Malgré les inévitables dérives, les réseaux sociaux sont aujourd’hui la source d’informations la plus fiable au Cameroun. Les informations diffusées sur ces réseaux sont confirmées ou infirmées en un rien de temps par des personnes mieux informées, et les opinions partagées donnent lieu à des discussions éclairées capables d’influencer l’opinion des participants et/ou des “followers”.
Le déraillement à Eseka le 21 octobre 2016 a permis à l’Etat camerounais de comprendre la puissance des réseaux sociaux tant en termes de diffusion de l’information par les personnes présentes sur les lieux d’un drame ou en contact avec des personnes aux environ de ce lieu (peu présentes sur les réseaux sociaux à ce moment-là, les sources d’informations officielles relayaient des informations connues des internautes des heures avant parution), qu’en terme d’expression du ressenti, des idées et des avis des citoyens.
La dénonciation des limites de l’action gouvernementale suite à ce déraillement a donné lieu à une diabolisation des réseaux sociaux par les officiels de l’Etat. La question a été abordée à l’Assemblée nationale, et les “Twittos” et “Facebookeurs” ont parfois été menacés de poursuite pour acte terroriste (le caractère vague de la loi antiterrorisme met en danger tout abonné des réseaux sociaux tenant des propos jugés non appréciables par l’Etat).
Président de l’Assemblée nationale, Cavayé Yéguié Djibril a déclaré à l’occasion de l’ouverture de la session budgétaire le 10 novembre 2016 « Comment ne pas évoquer pour le déplorer, cette nouvelle forme de terrorisme tout aussi insidieuse qui ces derniers temps écument le cyberespace ? Je veux parler du phénomène des réseaux sociaux ».
Le problème Anglophone qui s’est transformé en crise Anglophone, et les manifestations/villes mortes qui s’en sont suivies, ont prouvé la capacité de mobilisation des citoyens grâce à des plateformes longtemps jugées irréelles et donc indignes d’attention parce qu’immatérielles. Cette crise a mis en lumière la capacité des citoyens à créer l’information et donc la nécessité et la possibilité d’un journalisme citoyen pour combler les lacunes et parer aux limites du journalisme classique/officiel qui, depuis fort longtemps, ne satisfait plus.
- L’Etat camerounais ne souhaite pas que les citoyens aient accès à d’autres informations que celles diffusées sous sa direction.
Pour la première fois, l’Etat camerounais a utilisé la coupure d’internet comme moyen de censure.
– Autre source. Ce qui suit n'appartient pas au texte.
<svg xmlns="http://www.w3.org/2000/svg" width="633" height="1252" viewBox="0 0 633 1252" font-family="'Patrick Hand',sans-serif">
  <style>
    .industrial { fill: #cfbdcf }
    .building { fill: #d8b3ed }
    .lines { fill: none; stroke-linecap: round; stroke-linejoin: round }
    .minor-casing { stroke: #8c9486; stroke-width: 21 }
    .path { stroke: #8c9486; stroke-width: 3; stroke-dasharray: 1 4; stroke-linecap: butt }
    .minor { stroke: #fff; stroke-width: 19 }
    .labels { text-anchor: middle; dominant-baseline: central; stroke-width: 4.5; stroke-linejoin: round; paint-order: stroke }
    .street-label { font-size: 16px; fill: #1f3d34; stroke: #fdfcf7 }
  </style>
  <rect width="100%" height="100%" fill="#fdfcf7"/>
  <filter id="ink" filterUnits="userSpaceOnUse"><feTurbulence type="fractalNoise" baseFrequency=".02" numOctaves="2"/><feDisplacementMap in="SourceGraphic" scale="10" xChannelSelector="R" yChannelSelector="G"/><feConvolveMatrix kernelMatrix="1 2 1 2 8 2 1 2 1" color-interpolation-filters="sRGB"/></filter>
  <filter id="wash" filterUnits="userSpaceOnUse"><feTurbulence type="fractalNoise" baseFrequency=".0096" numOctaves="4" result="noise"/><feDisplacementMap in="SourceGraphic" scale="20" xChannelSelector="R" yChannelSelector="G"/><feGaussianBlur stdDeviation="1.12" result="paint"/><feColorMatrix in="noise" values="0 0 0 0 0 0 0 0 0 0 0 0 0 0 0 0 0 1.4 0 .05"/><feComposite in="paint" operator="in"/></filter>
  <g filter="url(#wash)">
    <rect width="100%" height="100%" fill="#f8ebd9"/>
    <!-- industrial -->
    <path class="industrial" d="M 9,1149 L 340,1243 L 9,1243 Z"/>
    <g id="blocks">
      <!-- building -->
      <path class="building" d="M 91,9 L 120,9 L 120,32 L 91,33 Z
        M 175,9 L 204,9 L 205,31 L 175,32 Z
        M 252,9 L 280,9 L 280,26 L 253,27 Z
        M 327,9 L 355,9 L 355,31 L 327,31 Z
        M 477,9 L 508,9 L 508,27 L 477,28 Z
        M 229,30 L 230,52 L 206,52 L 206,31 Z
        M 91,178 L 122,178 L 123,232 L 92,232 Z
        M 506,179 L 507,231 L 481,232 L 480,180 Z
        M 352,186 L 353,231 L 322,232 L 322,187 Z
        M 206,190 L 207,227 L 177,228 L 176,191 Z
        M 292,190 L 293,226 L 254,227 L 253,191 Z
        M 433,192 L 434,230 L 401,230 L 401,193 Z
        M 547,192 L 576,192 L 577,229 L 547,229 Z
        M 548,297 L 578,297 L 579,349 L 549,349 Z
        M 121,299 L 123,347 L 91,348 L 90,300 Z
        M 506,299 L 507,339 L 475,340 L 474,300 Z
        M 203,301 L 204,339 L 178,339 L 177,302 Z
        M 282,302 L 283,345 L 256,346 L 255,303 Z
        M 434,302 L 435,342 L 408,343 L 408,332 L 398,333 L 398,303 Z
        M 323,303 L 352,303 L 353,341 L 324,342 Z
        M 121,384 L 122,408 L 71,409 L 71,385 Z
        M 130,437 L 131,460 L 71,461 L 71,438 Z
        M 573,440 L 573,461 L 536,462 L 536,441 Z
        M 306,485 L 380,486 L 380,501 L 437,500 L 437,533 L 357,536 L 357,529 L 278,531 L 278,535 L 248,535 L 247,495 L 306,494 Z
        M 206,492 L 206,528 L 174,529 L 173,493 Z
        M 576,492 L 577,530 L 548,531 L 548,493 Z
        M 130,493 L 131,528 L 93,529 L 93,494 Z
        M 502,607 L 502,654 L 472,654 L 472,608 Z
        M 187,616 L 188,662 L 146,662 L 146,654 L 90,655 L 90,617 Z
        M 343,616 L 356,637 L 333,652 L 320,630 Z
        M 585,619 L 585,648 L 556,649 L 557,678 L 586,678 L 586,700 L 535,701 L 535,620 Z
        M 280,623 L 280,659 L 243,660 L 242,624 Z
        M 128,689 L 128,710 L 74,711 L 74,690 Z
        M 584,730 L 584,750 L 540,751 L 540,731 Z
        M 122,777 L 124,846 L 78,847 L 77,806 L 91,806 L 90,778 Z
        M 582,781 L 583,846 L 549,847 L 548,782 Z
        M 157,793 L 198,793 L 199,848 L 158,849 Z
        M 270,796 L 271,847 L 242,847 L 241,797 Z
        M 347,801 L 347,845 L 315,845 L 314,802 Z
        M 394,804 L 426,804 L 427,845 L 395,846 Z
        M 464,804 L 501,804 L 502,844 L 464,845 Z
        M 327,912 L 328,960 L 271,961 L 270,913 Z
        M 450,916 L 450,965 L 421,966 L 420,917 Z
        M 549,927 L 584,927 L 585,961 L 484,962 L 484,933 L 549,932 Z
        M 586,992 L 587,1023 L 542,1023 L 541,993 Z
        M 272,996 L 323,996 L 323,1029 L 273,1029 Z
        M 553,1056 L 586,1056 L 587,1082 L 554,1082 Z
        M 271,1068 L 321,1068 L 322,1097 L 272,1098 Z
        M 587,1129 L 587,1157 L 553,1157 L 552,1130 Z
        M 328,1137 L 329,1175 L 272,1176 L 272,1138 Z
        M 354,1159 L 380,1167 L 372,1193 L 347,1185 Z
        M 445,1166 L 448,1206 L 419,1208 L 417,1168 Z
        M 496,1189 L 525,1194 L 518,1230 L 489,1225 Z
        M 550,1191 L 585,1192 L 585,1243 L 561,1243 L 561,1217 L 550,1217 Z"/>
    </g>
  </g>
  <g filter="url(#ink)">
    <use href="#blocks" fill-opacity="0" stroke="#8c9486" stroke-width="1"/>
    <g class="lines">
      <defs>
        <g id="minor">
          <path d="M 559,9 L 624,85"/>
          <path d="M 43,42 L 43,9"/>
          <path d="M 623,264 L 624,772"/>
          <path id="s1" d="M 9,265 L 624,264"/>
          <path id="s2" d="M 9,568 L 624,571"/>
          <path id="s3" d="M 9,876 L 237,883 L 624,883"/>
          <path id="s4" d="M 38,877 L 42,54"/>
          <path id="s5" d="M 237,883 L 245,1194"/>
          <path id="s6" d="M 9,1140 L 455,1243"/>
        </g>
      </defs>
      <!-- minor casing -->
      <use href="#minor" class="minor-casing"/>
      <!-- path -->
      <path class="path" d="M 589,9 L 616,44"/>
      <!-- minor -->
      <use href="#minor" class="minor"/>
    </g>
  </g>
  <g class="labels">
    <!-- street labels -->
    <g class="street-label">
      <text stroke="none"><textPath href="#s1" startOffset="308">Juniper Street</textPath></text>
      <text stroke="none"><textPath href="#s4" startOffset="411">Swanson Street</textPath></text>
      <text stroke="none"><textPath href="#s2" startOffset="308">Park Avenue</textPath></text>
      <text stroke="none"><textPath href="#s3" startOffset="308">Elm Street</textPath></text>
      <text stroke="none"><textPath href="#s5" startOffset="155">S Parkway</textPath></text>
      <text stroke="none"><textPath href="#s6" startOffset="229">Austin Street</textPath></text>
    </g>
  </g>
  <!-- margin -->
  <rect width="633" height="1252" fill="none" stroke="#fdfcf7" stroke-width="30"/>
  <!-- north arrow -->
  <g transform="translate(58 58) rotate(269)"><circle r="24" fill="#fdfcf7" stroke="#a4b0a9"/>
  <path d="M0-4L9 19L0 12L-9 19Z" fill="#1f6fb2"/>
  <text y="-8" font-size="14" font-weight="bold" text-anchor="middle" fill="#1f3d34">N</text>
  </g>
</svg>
Les internautes des villes des régions anglophones se sont plaints de ne pas avoir accès à internet durant la nuit du 17 au 18 janvier 2016, suite à l’arrestation de leaders des mouvements agitateurs (Dr Fontem Neba, Secrétaire général du de la Cameroon Anglophone Civil Society Consortium ou CACSC et de l’avocat Agboh). Les citoyens des autres régions du pays ont également été affectés par cette coupure. Le volet “informations” de la crise anglophone dépend largement des réseaux sociaux, la coupure semblait donc ne pas être anodine, surtout en ce jour ou des actions paralysant le mouvement condamné ont été menées.